Managing Protobuf schemas effectively is vital for maintaining reliability in evolving IoT environments. Consider the following best practices:

  • Version Control: Use systems like Git to track every change to your .proto files, ensuring all stakeholders can see what has changed and why.

  • Backward Compatibility: Whenever possible, update schemas in ways that support both old and new devices, avoiding disruption in communication.

  • Testing in Staging: Always test new schema versions in a controlled environment before rolling out changes to production.

  • Central Schema Registry: Maintain a dedicated repository or cloud service to store and document all schema versions, preventing fragmentation across teams or projects.

  • Comprehensive Documentation: Clearly document every schema change, including intended use cases and compatibility notes.

  • Automated Testing: Implement continuous integration workflows to catch issues early, ensuring schemas work as expected across all devices.

Following these practices helps UK organisations maintain a resilient, scalable, and future-proof IoT infrastructure.

Can Protobuf Be Used With Other AWS Services Beyond IoT Core?

Certainly, the flexibility of Protocol Buffers allows UK businesses to benefit across the AWS ecosystem—not just with IoT Core. Here’s how Protobuf fits in with other AWS services:

  • AWS Lambda: After decoding IoT messages, Protobuf data can be processed in Lambda for real-time analytics, automation, or event-driven workflows.
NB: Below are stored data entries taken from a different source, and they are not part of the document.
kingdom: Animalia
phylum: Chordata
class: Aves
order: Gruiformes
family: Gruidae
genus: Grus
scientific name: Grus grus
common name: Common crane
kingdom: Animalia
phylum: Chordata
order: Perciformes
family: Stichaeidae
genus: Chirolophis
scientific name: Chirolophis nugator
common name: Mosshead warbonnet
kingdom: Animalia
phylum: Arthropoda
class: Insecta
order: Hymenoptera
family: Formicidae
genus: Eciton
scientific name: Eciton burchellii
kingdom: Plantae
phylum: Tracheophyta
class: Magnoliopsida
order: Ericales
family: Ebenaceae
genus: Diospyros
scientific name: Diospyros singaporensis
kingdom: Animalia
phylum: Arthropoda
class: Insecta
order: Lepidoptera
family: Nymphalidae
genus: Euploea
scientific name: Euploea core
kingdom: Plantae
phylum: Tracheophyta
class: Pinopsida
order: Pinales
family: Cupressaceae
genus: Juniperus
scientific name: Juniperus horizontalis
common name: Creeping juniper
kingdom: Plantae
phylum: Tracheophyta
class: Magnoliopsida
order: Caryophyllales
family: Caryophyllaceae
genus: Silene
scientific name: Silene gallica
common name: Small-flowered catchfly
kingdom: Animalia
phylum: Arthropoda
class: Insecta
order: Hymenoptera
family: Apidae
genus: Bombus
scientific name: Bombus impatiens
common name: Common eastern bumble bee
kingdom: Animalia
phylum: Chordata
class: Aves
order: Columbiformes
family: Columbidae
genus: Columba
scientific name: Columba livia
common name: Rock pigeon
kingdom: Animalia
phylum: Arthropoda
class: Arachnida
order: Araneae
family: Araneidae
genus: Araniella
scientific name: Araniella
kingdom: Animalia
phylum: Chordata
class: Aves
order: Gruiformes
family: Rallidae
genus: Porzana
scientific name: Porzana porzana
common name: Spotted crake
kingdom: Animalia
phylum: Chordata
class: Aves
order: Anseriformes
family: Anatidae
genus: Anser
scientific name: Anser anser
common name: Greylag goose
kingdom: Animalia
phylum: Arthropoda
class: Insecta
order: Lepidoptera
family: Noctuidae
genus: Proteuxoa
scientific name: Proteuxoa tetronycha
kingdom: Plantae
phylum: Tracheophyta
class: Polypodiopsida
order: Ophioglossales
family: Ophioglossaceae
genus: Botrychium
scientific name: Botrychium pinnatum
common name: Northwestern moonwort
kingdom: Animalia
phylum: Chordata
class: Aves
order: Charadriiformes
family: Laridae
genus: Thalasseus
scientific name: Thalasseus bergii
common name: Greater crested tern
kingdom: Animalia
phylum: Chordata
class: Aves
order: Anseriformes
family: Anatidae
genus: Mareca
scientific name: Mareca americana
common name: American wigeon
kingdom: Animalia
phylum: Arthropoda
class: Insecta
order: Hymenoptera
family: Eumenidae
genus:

  • Kinesis Data Streams: Use Protobuf for ingesting high-volume data streams, enabling efficient processing and real-time insights.

  • Amazon S3: Store historical Protobuf-encoded data in S3, balancing efficiency with the ability to reprocess or audit messages as needed.

  • AWS Glue and Analytics: Protobuf-formatted data can be integrated into data lakes, making it accessible for big data analytics, machine learning, and reporting tools.

  • Event-Driven Architectures: Protobuf’s language-neutral format supports seamless integration with microservices or event-driven pipelines across AWS.

By extending Protobuf usage beyond IoT Core, UK organisations can create unified, high-performance data architectures that remain efficient at every stage.

Final Words

This article explores the advantages of utilising Protocol Buffers in conjunction with AWS IoT Core. These benefits include reduced message sizes, improved performance, schema and validation, adaptability, and optimised bandwidth. Additionally, we’ve covered the process of using Protocol Buffers with AWS IoT Core, including the steps required to convert Protobuf messages from your device to JSON with the AWS IoT Core Rules Engine and how to trigger a Lambda function.